Nigeria will eliminate gender-based violence
Mrs Aisha Al-Hassan, Minister of Women Affairs and Social Development, says Nigeria is readiness to eliminate gender-based violence in the society.
The minister, who made the remark at a meeting of the 69th Commission on the Status of Women (CSW) on Tuesday in New York, condemned gender-based violence.
She said the Violence against Persons Prohibition Act enacted in May 2015 criminalised all forms of gender-based violence, harmful practices against women and girls, rape, and economic and political marginalization.
The minister also said the national gender policy and its strategic implementation framework and plan focused on reproductive health, education, countering violence against women, and economic empowerment.
She added that the Federal Government had created programmes that addressed specific social needs, such as skills acquisition for youths, meals for primary school students and financial support to one million female marketers and artisans.
Al-Hassan called on Member States to implement national policies to combat gender-based violence and other human rights violations.
The minister called on Member States to focus more on the root causes of violence.
Mrs Caroline Dinenage, Minister for Women, Equalities and Family Justice of the United Kingdom, said women were at the eye of the storm of conflict and repression.
Dinenage said women’s bodies have also become the focus of social and cultural battles and the object of aggression and contempt.
She said women had the right to live free of fear, noting that UK recently launched a new cross-Government Violence Against Women and Girls Strategy.
The strategy, she added, sets out ambitious plans to prevent violence, support victims and take action against perpetrators.
Minister for Family and Promotion of Women of Angola, Mrs Maria Delgado, spoke on progress in protecting women from sexual abuse, violence and early marriage in her country.
Delgado noted that Angola, in 2015, created a domestic violence hotline, as well as family counselling centres and shelters.
Laurence Rossignol, Minister for Families, Children and Women’s Rights of France, said human rights violations continued to occur due to religious extremism and under the guise of cultural relativism.

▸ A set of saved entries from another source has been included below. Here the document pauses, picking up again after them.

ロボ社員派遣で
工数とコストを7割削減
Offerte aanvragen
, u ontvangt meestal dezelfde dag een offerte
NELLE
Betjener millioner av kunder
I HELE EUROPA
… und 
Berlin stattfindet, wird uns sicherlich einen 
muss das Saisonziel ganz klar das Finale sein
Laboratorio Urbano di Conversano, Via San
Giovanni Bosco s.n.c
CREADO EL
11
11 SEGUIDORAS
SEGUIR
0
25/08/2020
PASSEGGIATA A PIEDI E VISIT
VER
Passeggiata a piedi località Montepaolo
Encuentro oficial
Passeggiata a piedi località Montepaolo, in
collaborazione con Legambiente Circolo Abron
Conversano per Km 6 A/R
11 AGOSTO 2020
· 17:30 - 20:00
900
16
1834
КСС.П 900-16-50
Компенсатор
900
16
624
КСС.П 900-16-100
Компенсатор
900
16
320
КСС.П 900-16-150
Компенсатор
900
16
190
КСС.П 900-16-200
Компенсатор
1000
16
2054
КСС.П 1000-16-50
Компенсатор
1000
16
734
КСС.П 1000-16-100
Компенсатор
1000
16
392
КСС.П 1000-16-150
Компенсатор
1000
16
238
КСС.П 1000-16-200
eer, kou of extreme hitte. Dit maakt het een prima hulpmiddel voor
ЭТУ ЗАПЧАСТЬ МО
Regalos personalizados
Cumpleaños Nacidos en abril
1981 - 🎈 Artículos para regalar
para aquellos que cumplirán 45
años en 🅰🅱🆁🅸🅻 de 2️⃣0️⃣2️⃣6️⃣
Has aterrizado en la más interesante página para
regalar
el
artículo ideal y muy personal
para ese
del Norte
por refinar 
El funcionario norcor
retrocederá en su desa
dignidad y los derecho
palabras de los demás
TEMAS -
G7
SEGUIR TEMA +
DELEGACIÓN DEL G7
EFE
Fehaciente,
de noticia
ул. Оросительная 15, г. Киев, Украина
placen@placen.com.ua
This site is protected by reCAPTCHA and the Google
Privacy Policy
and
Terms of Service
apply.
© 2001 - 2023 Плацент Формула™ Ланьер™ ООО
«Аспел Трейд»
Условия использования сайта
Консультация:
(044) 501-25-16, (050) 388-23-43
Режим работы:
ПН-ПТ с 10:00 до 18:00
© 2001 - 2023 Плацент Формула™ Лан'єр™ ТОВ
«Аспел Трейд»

Rossignol said that women were raped as a weapon of war or were reduced to slavery by groups such as Da’esh.
He, however, said such violations were not limited to war zones.
He added that domestic violence, forced marriages and female genital mutilation, occurred around the world.
Mrs Tatau Godinho, Secretary of Policies for Women’s Work and Economic Autonomy of Brazil, said her country had “Women: living without violence” programme to fight gender-based violence.
Godinho said that Brazil set up 27 facilities to provide help for female victims of violence.
In addition, she said, Brazil recently passed a Bill criminalising femicide, which imposed harsher penalties for those who harmed or killed women or girls.
Ministers and other senior officials from Botswana (on behalf of Southern African Development Community), Papua New Guinea (on behalf of the Pacific Islands Forum), Canada, Morocco, Slovenia, Luxembourg and Japan also spoke.
Others were Peru, Israel, Poland, Republic of Korea, Qatar, Iceland, Austria, Mozambique, South Africa, Bahrain, Côte d’Ivoire, Norway, Czech Republic, Cuba, Lithuania, Costa Rica, Madagascar, Paraguay, among others.